* [Exercise prompt] Return the data below unchanged, without images.

##### The input #####

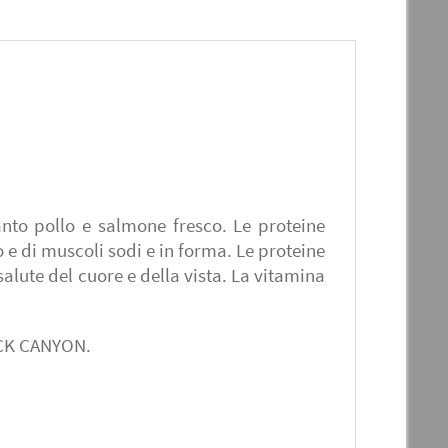
nto pollo e salmone fresco. Le proteine
 e di muscoli sodi e in forma. Le proteine
salute del cuore e della vista. La vitamina
LACK CANYON.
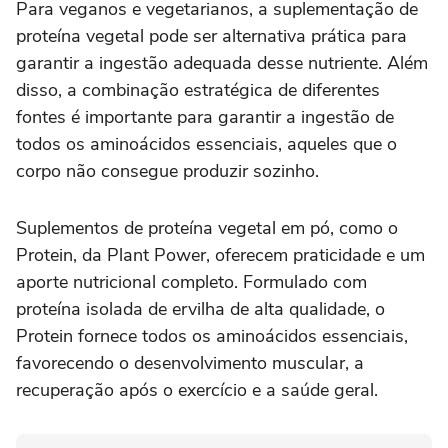
Para veganos e vegetarianos, a suplementação de
proteína vegetal pode ser alternativa prática para
garantir a ingestão adequada desse nutriente. Além
disso, a combinação estratégica de diferentes
fontes é importante para garantir a ingestão de
todos os aminoácidos essenciais, aqueles que o
corpo não consegue produzir sozinho.
Suplementos de proteína vegetal em pó, como o
Protein, da Plant Power, oferecem praticidade e um
aporte nutricional completo. Formulado com
proteína isolada de ervilha de alta qualidade, o
Protein fornece todos os aminoácidos essenciais,
favorecendo o desenvolvimento muscular, a
recuperação após o exercício e a saúde geral.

#####

* [Task answer]
nto pollo e salmone fresco. Le proteine
 e di muscoli sodi e in forma. Le proteine
salute del cuore e della vista. La vitamina
LACK CANYON.
Para veganos e vegetarianos, a suplementação de
proteína vegetal pode ser alternativa prática para
garantir a ingestão adequada desse nutriente. Além
disso, a combinação estratégica de diferentes
fontes é importante para garantir a ingestão de
todos os aminoácidos essenciais, aqueles que o
corpo não consegue produzir sozinho.
Suplementos de proteína vegetal em pó, como o
Protein, da Plant Power, oferecem praticidade e um
aporte nutricional completo. Formulado com
proteína isolada de ervilha de alta qualidade, o
Protein fornece todos os aminoácidos essenciais,
favorecendo o desenvolvimento muscular, a
recuperação após o exercício e a saúde geral.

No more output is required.